Requirement — Render the lines from the line with "расбросаные телефоны и слитки золота" to the line with "Подтверждаю! Со всеми" as a JSON list of strings, one string per line, with blank lines left out.

Information given —
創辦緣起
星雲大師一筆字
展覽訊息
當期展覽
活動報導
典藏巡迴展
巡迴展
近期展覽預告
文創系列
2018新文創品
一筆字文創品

==

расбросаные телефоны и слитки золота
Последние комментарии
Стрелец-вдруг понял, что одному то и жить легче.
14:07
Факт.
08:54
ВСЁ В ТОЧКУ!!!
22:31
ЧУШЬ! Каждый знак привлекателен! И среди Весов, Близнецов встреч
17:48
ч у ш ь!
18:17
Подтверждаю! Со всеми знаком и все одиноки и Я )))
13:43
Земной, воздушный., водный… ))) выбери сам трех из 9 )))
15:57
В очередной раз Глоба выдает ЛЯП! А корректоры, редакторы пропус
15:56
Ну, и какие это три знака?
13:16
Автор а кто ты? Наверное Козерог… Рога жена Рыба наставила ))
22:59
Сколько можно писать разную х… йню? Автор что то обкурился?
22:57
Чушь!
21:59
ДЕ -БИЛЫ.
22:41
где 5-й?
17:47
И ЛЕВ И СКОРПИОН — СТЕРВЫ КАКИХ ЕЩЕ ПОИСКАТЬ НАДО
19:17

Exercise result —
[
  "расбросаные телефоны и слитки золота",
  "Последние комментарии",
  "Стрелец-вдруг понял, что одному то и жить легче.",
  "14:07",
  "Факт.",
  "08:54",
  "ВСЁ В ТОЧКУ!!!",
  "22:31",
  "ЧУШЬ! Каждый знак привлекателен! И среди Весов, Близнецов встреч",
  "17:48",
  "ч у ш ь!",
  "18:17",
  "Подтверждаю! Со всеми знаком и все одиноки и Я )))"
]